Selanjutnya  hadits yang diriwayatkan oleh semua pemilik kitab Sunan (Abu Daud, Tirmidzi, Nasa’i dan Ibnu Majah) ini dan disahihkan oleh Ibnu Khuzaimah sebagaimana dalam kitab Bulugh Al-Maram:

عن لقيط بن صبرة رضي الله عنه قال : قال رسول الله صلى الله عليه وسلم : (أسبغ الوضوء، وخلل بين الأصابع، وبالغ في الاستنشاق، إلا أن تكون صائما)

Laqith Ibnu Shabirah Radliyallahu ‘Anhu berkata bahwa Rasulullah shallallahu ‘alaihi wasallam bersabda, “Sempurnakanlah dalam berwudhu, usaplah sela-sela jari, dan isaplah air ke dalam hidung dalam-dalam kecuali jika engkau sedang berpuasa,” (HR. Abu Daud, no. 142; Tirmidzi, no. 38; An-Nasai, 1:66; Ibnu Majah, no. 448; Ibnu Khuzaimah, 150, 168. Tirmidzi mengatakan bahwa hadits ini sahih, disahihkan pula oleh Ibnu Al-Qaththan. Lihat Minhah Al-‘Allam fii Syarh Bulugh Al-Maram, 1:175).

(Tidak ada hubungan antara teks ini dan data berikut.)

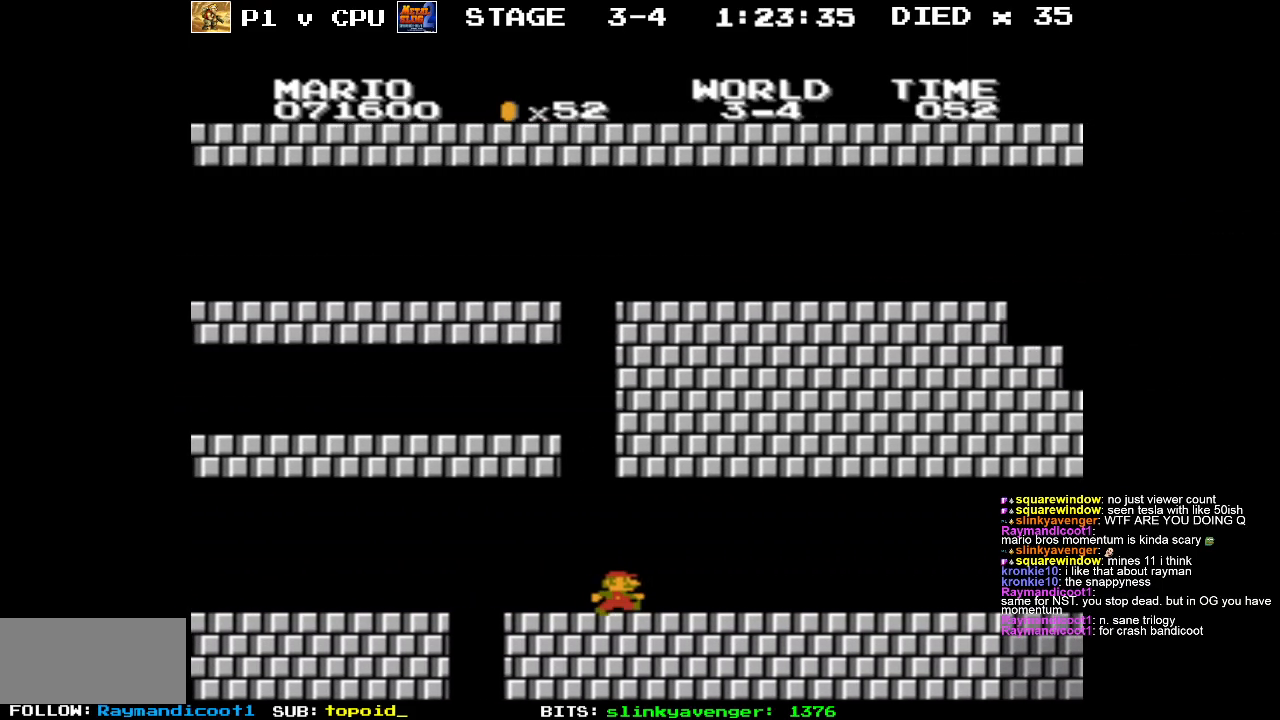
{"buttons": ["B", "DPAD_UP", "DPAD_RIGHT"], "events": [[500, "DPAD_UP", "down"]]}
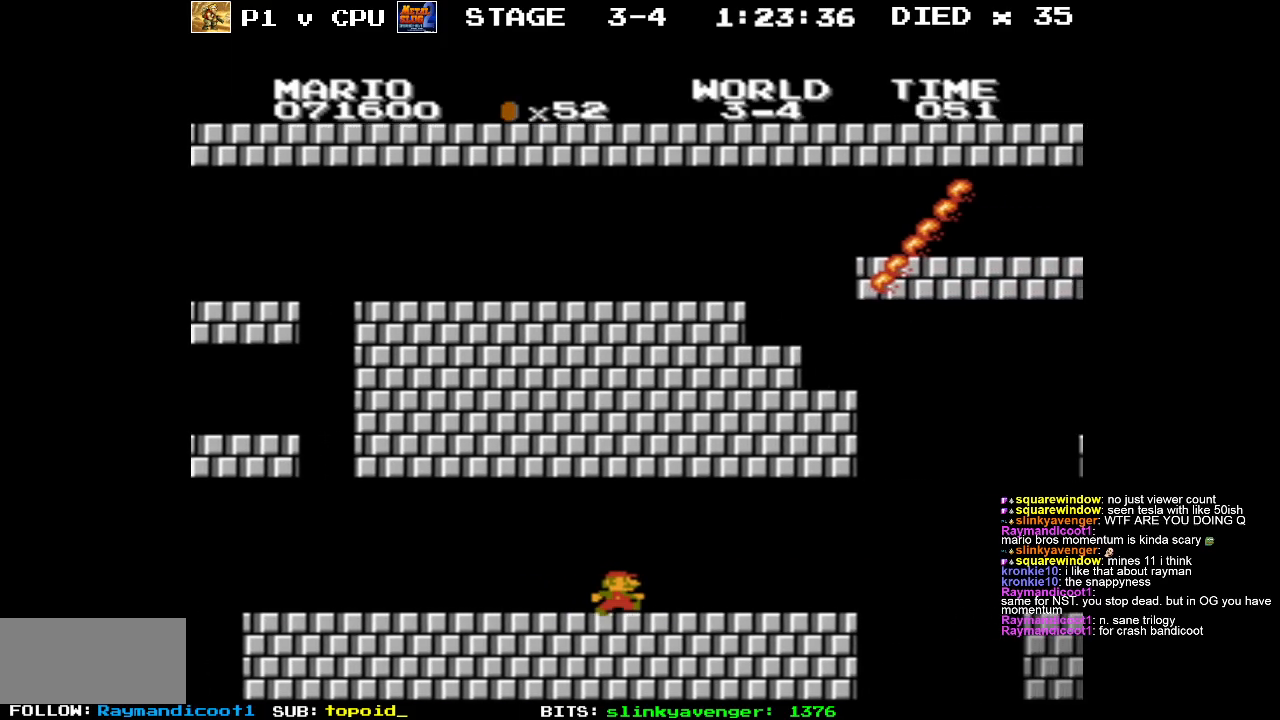
{"buttons": ["B", "DPAD_LEFT"], "events": [[17, "DPAD_RIGHT", "up"], [33, "DPAD_LEFT", "down"], [83, "DPAD_UP", "up"]]}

Cara berkumur-kumur dan memasukkan air dalam hidung sebagaimana disebutkan dalam hadits dari ‘Abdullah bin Zaid radhiyallahu ‘anhu,
فَمَضْمَضَ وَاسْتَنْشَقَ مِنْ كَفٍّ وَاحِدَةٍ فَفَعَلَ ذَلِكَ ثَلاَثًا

“Kemudian ia berkumur-kumur dan memasukkan air dalam hidung melalui satu telapak tangan dan hal demikian dilakukan sebanyak tiga kali.” ‘Abdullah bin Zaid mengatakan itulah cara wudhu Rasulullah shallallahu ‘alaihi wa sallam. (HR. Muslim, no. 235)

Demikian pula Rasulullah Shallallahu ‘alaihi wa Salam menganjurkan untuk bersungguh-sungguh menghirup air ke hidung, kecuali dalam keadaan berpuasa, berdasarkan hadits Laqith bin Shabrah. (HR. Abu Dawud, no. 142; Tirmidzi, no. 38, Nasa’i )

Hukum berkumur-kumur (madh-madhah) ini terjadi ikhtilaf (perbedaan) diantar ulama. Mayoritas ulama (jumhur ulama) seperti Imam Hanafi, Imam Malik, Imam Syafi'i, Imam Nawawi dan Abu Hurairah menyatakan hukum berkumur-kumur tersebut adalah sunah.

Imam Malik dan Imam Syafi'i menyatakan berkumur dan istinsyak adalah sunah dilakukan saat berwudhu karena sesuai dengan firman Allah:

﴿ يَا أَيُّهَا الَّذِينَ آمَنُوا إِذَا قُمْتُمْ إِلَى الصَّلَاةِ فَاغْسِلُوا وُجُوهَكُمْ ﴾

“Wahai orang-orang yang beriman apabila kalian hendak berwudhu maka basuhlah wajah kalian.” (Al-Maidah ayat 6)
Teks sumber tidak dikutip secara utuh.